6. Learn to love verbs. This was a transformative bit of advice for me, and I wish I could remember where I first encountered it. Verbs – ‘doing words’ – are great because they give your writing energy and specificity. They also tend to be the last words we think of when we’re improving our description. How many times have you heard someone say they ‘move’ forward and ‘swing’ their sword? What if they ‘surged’ ahead and ‘carved’ through the orc with their blade? Better, no?   

7. Conversely, beware the three As: adjectives, adverbs, and abstract nouns. Adjectives are fine, but a good verb is often better. And adverbs? They tend to be inefficient or lazy. Amble, meander, mope, skulk, and sidle all essentially mean ‘move slowly’, but their connotations are totally different. Abstract nouns are probably the worst of the three because they are so, well, abstract. ‘Joy’, ‘rage’, ‘anxiousness’, and ‘sadness’ are all rather diffuse. What do they mean exactly? Different things to different people. Verbs are just that bit more specific and vivid; they anchor your description in something physical and precise. (If you fancy a challenge, try writing a description of a room using a single adjective. It’s hard at first, but it can lead to some really interesting descriptions the more you try it.)    

8. A common tip is to think about the senses. It’s a good one.Most of our description tends to be visual, but what about sound, touch, even smell? Touch can also cover temperature, pressure, perhaps even pain; taste and smell might include a scent in the air, not just food and drink. If you can, go beyond what your characters can see and think about at least one other sense, ideally two. You might even think about senses that go beyond the traditional five, like balance, hunger, heart rate, even time. (If you’ve even been in a road traffic accident, you might have felt a moment of ‘slow motion’ before impact – it’s a thing.)   

9. Be specific, especially with nouns. For me this is always a hallmark of careful, thoughtful description. You could say ‘an axe’, but is it a hatchet, a tomahawk, or a bardiche? Is it a knife, a kukri, or a stiletto? Specificity isn’t only for equipment of course. You might describe the chitin of a giant scorpion, the talon of a giant eagle, the ichor weeping from a wounded demon.      
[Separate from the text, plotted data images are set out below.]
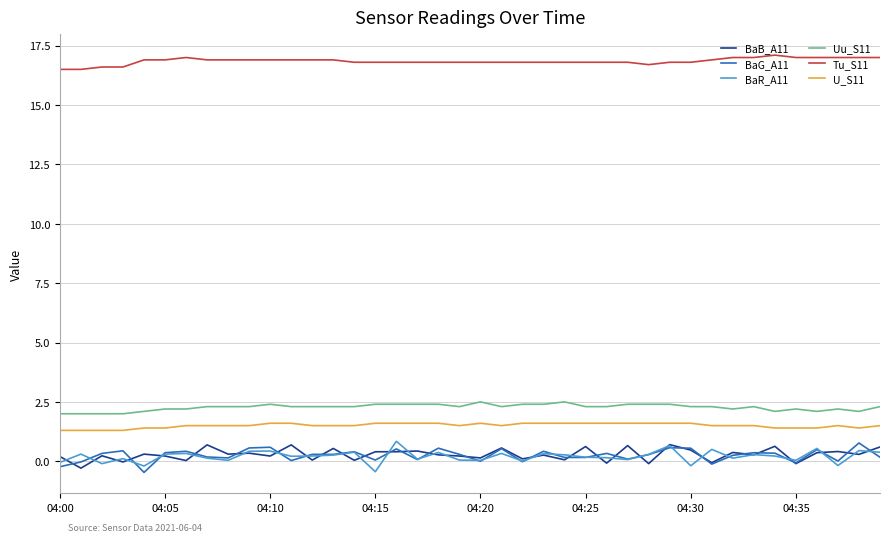

True or false: BaG_A11 and Tu_S11 cross at least once.

False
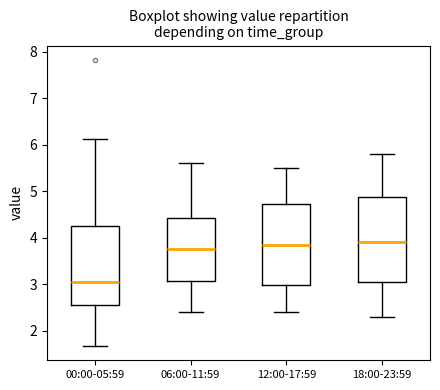

Reading left to right, transcribe this box plot: for each box, give where its median line is, the range the box spans, and where its two whiskers end, as read against the y-axis. The values are not printed on the chart, so give them approximately, as read against the axis.

00:00-05:59: median 3.1, box 2.6 to 4.2, whiskers 1.7 to 6.1
06:00-11:59: median 3.8, box 3.1 to 4.4, whiskers 2.4 to 5.6
12:00-17:59: median 3.9, box 3.0 to 4.7, whiskers 2.4 to 5.5
18:00-23:59: median 3.9, box 3.1 to 4.9, whiskers 2.3 to 5.8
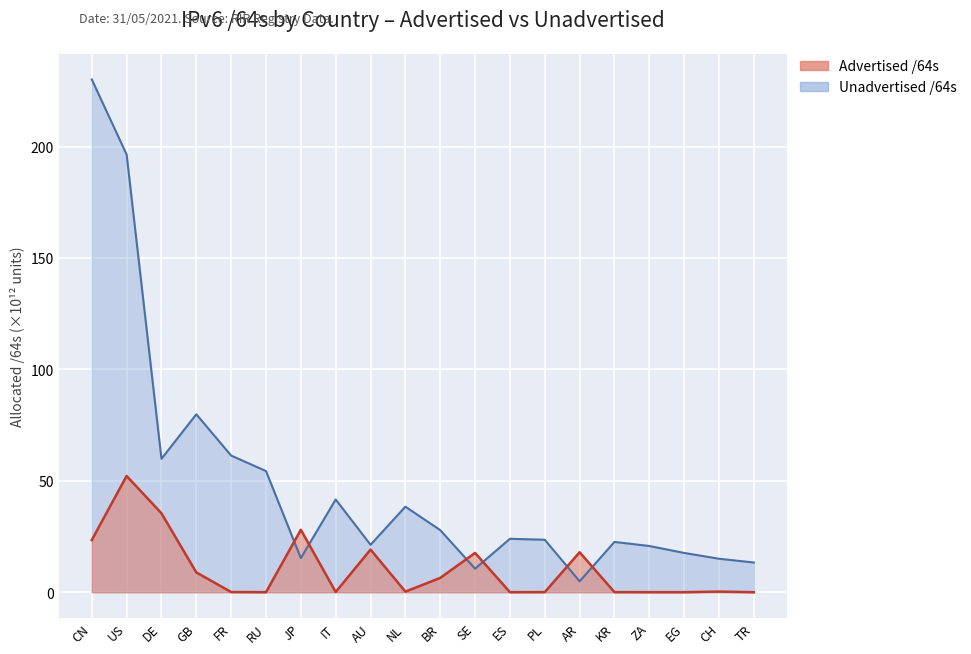

True or false: Unadvertised /64s has a value of 13.3 at TR.

True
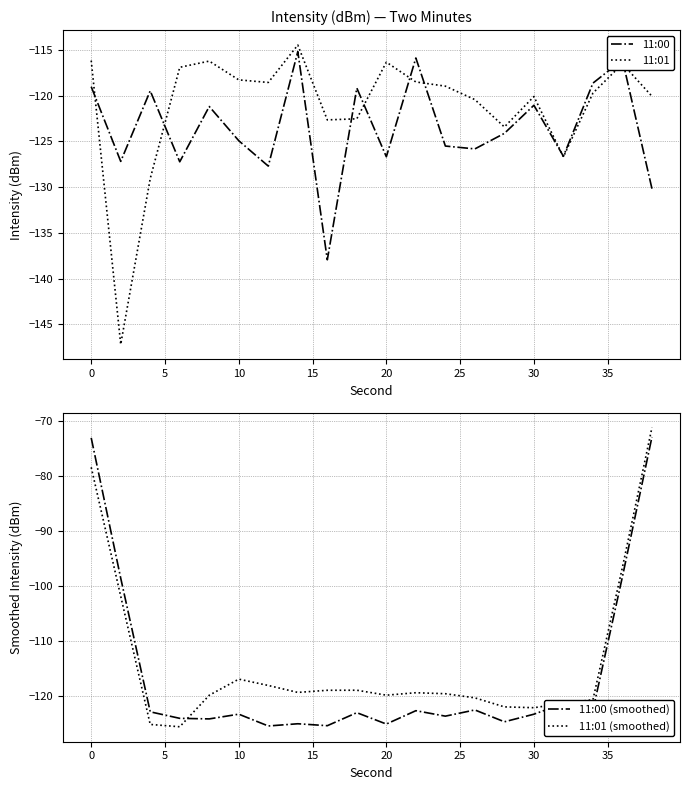

What is the minimum value for 11:01?

-147.2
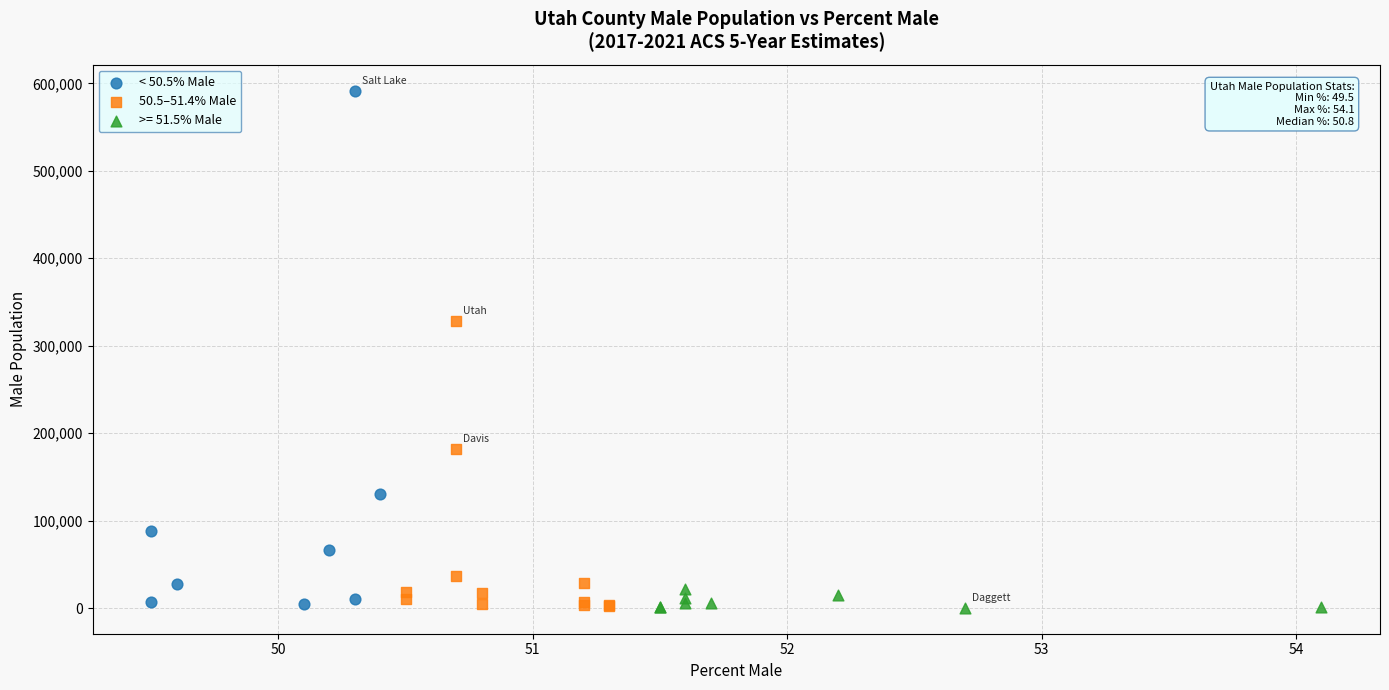

Which series contains the highest Y value?

< 50.5% Male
10. On occasion, try figurative language: a simile or a metaphor. Perhaps a blade ‘sings’ through the air, or the dragon roars ‘like a volcano’. Figurative language is at its best when it’s apt and original: a shared reference that helps the listener connect with the scene. When similes and metaphors become overused, they become clichés, and these rarely make for good description.   

11. A controversial one: ask the group! The first few times I tried this, my players were a bit nonplussed. ‘Isn’t that your job?’ I think one of them said. I’m now a big fan of this trick. This is a world we create together: bounce ideas off each other and you’ll be amazed what you come up with as a group.

12. Finally, description isn’t everything! Artwork, music, funny voices, even a great mini can all play their part in set the scene. Be kind to yourself. Improv can be very tiring, and not every description matters that much, frankly. Players are more forgiving than you’d think.